[Records from a data source]
Segment Open
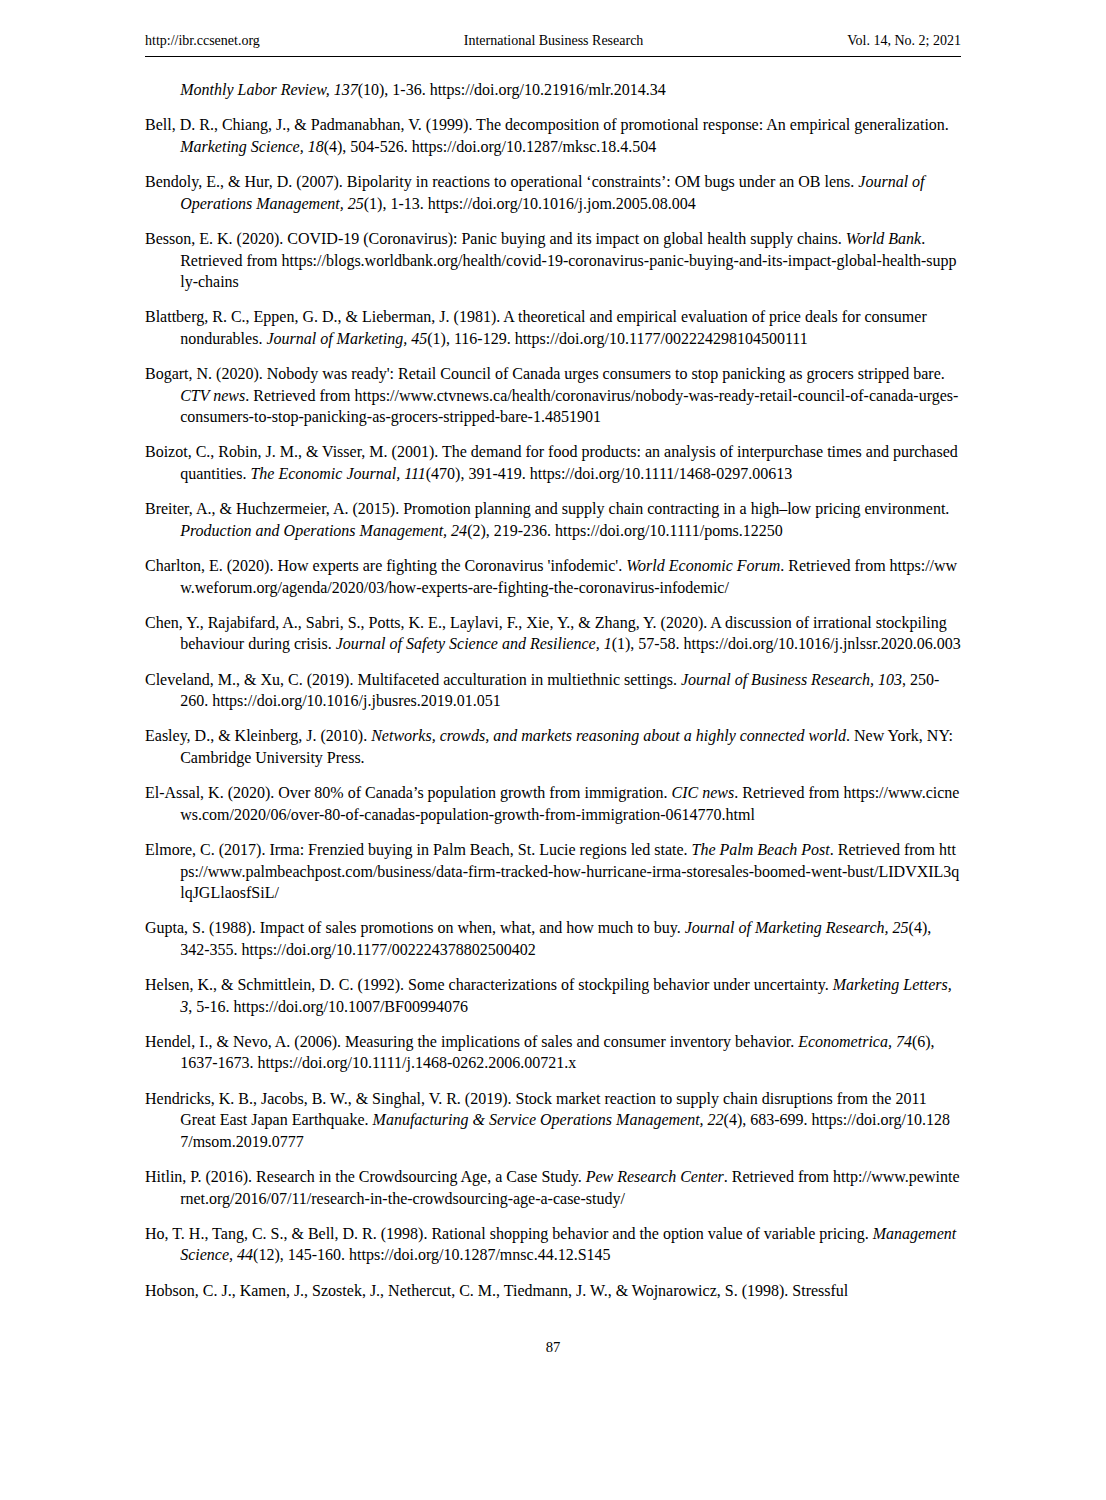http://ibr.ccsenet.org International Business Research Vol. 14, No. 2; 2021
Monthly Labor Review, 137(10), 1-36. https://doi.org/10.21916/mlr.2014.34
Bell, D. R., Chiang, J., & Padmanabhan, V. (1999). The decomposition of promotional response: An empirical generalization. Marketing Science, 18(4), 504-526. https://doi.org/10.1287/mksc.18.4.504
Bendoly, E., & Hur, D. (2007). Bipolarity in reactions to operational ‘constraints’: OM bugs under an OB lens. Journal of Operations Management, 25(1), 1-13. https://doi.org/10.1016/j.jom.2005.08.004
Besson, E. K. (2020). COVID-19 (Coronavirus): Panic buying and its impact on global health supply chains. World Bank. Retrieved from https://blogs.worldbank.org/health/covid-19-coronavirus-panic-buying-and-its-impact-global-health-supply-chains
Blattberg, R. C., Eppen, G. D., & Lieberman, J. (1981). A theoretical and empirical evaluation of price deals for consumer nondurables. Journal of Marketing, 45(1), 116-129. https://doi.org/10.1177/002224298104500111
Bogart, N. (2020). Nobody was ready': Retail Council of Canada urges consumers to stop panicking as grocers stripped bare. CTV news. Retrieved from https://www.ctvnews.ca/health/coronavirus/nobody-was-ready-retail-council-of-canada-urges-consumers-to-stop-panicking-as-grocers-stripped-bare-1.4851901
Boizot, C., Robin, J. M., & Visser, M. (2001). The demand for food products: an analysis of interpurchase times and purchased quantities. The Economic Journal, 111(470), 391-419. https://doi.org/10.1111/1468-0297.00613
Breiter, A., & Huchzermeier, A. (2015). Promotion planning and supply chain contracting in a high–low pricing environment. Production and Operations Management, 24(2), 219-236. https://doi.org/10.1111/poms.12250
Charlton, E. (2020). How experts are fighting the Coronavirus 'infodemic'. World Economic Forum. Retrieved from https://www.weforum.org/agenda/2020/03/how-experts-are-fighting-the-coronavirus-infodemic/
Chen, Y., Rajabifard, A., Sabri, S., Potts, K. E., Laylavi, F., Xie, Y., & Zhang, Y. (2020). A discussion of irrational stockpiling behaviour during crisis. Journal of Safety Science and Resilience, 1(1), 57-58. https://doi.org/10.1016/j.jnlssr.2020.06.003
Cleveland, M., & Xu, C. (2019). Multifaceted acculturation in multiethnic settings. Journal of Business Research, 103, 250-260. https://doi.org/10.1016/j.jbusres.2019.01.051
Easley, D., & Kleinberg, J. (2010). Networks, crowds, and markets reasoning about a highly connected world. New York, NY: Cambridge University Press.
El-Assal, K. (2020). Over 80% of Canada’s population growth from immigration. CIC news. Retrieved from https://www.cicnews.com/2020/06/over-80-of-canadas-population-growth-from-immigration-0614770.html
Elmore, C. (2017). Irma: Frenzied buying in Palm Beach, St. Lucie regions led state. The Palm Beach Post. Retrieved from https://www.palmbeachpost.com/business/data-firm-tracked-how-hurricane-irma-storesales-boomed-went-bust/LIDVXIL3qlqJGLlaosfSiL/
Gupta, S. (1988). Impact of sales promotions on when, what, and how much to buy. Journal of Marketing Research, 25(4), 342-355. https://doi.org/10.1177/002224378802500402
Helsen, K., & Schmittlein, D. C. (1992). Some characterizations of stockpiling behavior under uncertainty. Marketing Letters, 3, 5-16. https://doi.org/10.1007/BF00994076
Hendel, I., & Nevo, A. (2006). Measuring the implications of sales and consumer inventory behavior. Econometrica, 74(6), 1637-1673. https://doi.org/10.1111/j.1468-0262.2006.00721.x
Hendricks, K. B., Jacobs, B. W., & Singhal, V. R. (2019). Stock market reaction to supply chain disruptions from the 2011 Great East Japan Earthquake. Manufacturing & Service Operations Management, 22(4), 683-699. https://doi.org/10.1287/msom.2019.0777
Hitlin, P. (2016). Research in the Crowdsourcing Age, a Case Study. Pew Research Center. Retrieved from http://www.pewinternet.org/2016/07/11/research-in-the-crowdsourcing-age-a-case-study/
Ho, T. H., Tang, C. S., & Bell, D. R. (1998). Rational shopping behavior and the option value of variable pricing. Management Science, 44(12), 145-160. https://doi.org/10.1287/mnsc.44.12.S145
Hobson, C. J., Kamen, J., Szostek, J., Nethercut, C. M., Tiedmann, J. W., & Wojnarowicz, S. (1998). Stressful
87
Segment Closed
* What you will do *
Exact copy, no pictures: write out all the records above.

* Solution for this task *
http://ibr.ccsenet.org International Business Research Vol. 14, No. 2; 2021
Monthly Labor Review, 137(10), 1-36. https://doi.org/10.21916/mlr.2014.34
Bell, D. R., Chiang, J., & Padmanabhan, V. (1999). The decomposition of promotional response: An empirical generalization. Marketing Science, 18(4), 504-526. https://doi.org/10.1287/mksc.18.4.504
Bendoly, E., & Hur, D. (2007). Bipolarity in reactions to operational ‘constraints’: OM bugs under an OB lens. Journal of Operations Management, 25(1), 1-13. https://doi.org/10.1016/j.jom.2005.08.004
Besson, E. K. (2020). COVID-19 (Coronavirus): Panic buying and its impact on global health supply chains. World Bank. Retrieved from https://blogs.worldbank.org/health/covid-19-coronavirus-panic-buying-and-its-impact-global-health-supply-chains
Blattberg, R. C., Eppen, G. D., & Lieberman, J. (1981). A theoretical and empirical evaluation of price deals for consumer nondurables. Journal of Marketing, 45(1), 116-129. https://doi.org/10.1177/002224298104500111
Bogart, N. (2020). Nobody was ready': Retail Council of Canada urges consumers to stop panicking as grocers stripped bare. CTV news. Retrieved from https://www.ctvnews.ca/health/coronavirus/nobody-was-ready-retail-council-of-canada-urges-consumers-to-stop-panicking-as-grocers-stripped-bare-1.4851901
Boizot, C., Robin, J. M., & Visser, M. (2001). The demand for food products: an analysis of interpurchase times and purchased quantities. The Economic Journal, 111(470), 391-419. https://doi.org/10.1111/1468-0297.00613
Breiter, A., & Huchzermeier, A. (2015). Promotion planning and supply chain contracting in a high–low pricing environment. Production and Operations Management, 24(2), 219-236. https://doi.org/10.1111/poms.12250
Charlton, E. (2020). How experts are fighting the Coronavirus 'infodemic'. World Economic Forum. Retrieved from https://www.weforum.org/agenda/2020/03/how-experts-are-fighting-the-coronavirus-infodemic/
Chen, Y., Rajabifard, A., Sabri, S., Potts, K. E., Laylavi, F., Xie, Y., & Zhang, Y. (2020). A discussion of irrational stockpiling behaviour during crisis. Journal of Safety Science and Resilience, 1(1), 57-58. https://doi.org/10.1016/j.jnlssr.2020.06.003
Cleveland, M., & Xu, C. (2019). Multifaceted acculturation in multiethnic settings. Journal of Business Research, 103, 250-260. https://doi.org/10.1016/j.jbusres.2019.01.051
Easley, D., & Kleinberg, J. (2010). Networks, crowds, and markets reasoning about a highly connected world. New York, NY: Cambridge University Press.
El-Assal, K. (2020). Over 80% of Canada’s population growth from immigration. CIC news. Retrieved from https://www.cicnews.com/2020/06/over-80-of-canadas-population-growth-from-immigration-0614770.html
Elmore, C. (2017). Irma: Frenzied buying in Palm Beach, St. Lucie regions led state. The Palm Beach Post. Retrieved from https://www.palmbeachpost.com/business/data-firm-tracked-how-hurricane-irma-storesales-boomed-went-bust/LIDVXIL3qlqJGLlaosfSiL/
Gupta, S. (1988). Impact of sales promotions on when, what, and how much to buy. Journal of Marketing Research, 25(4), 342-355. https://doi.org/10.1177/002224378802500402
Helsen, K., & Schmittlein, D. C. (1992). Some characterizations of stockpiling behavior under uncertainty. Marketing Letters, 3, 5-16. https://doi.org/10.1007/BF00994076
Hendel, I., & Nevo, A. (2006). Measuring the implications of sales and consumer inventory behavior. Econometrica, 74(6), 1637-1673. https://doi.org/10.1111/j.1468-0262.2006.00721.x
Hendricks, K. B., Jacobs, B. W., & Singhal, V. R. (2019). Stock market reaction to supply chain disruptions from the 2011 Great East Japan Earthquake. Manufacturing & Service Operations Management, 22(4), 683-699. https://doi.org/10.1287/msom.2019.0777
Hitlin, P. (2016). Research in the Crowdsourcing Age, a Case Study. Pew Research Center. Retrieved from http://www.pewinternet.org/2016/07/11/research-in-the-crowdsourcing-age-a-case-study/
Ho, T. H., Tang, C. S., & Bell, D. R. (1998). Rational shopping behavior and the option value of variable pricing. Management Science, 44(12), 145-160. https://doi.org/10.1287/mnsc.44.12.S145
Hobson, C. J., Kamen, J., Szostek, J., Nethercut, C. M., Tiedmann, J. W., & Wojnarowicz, S. (1998). Stressful
87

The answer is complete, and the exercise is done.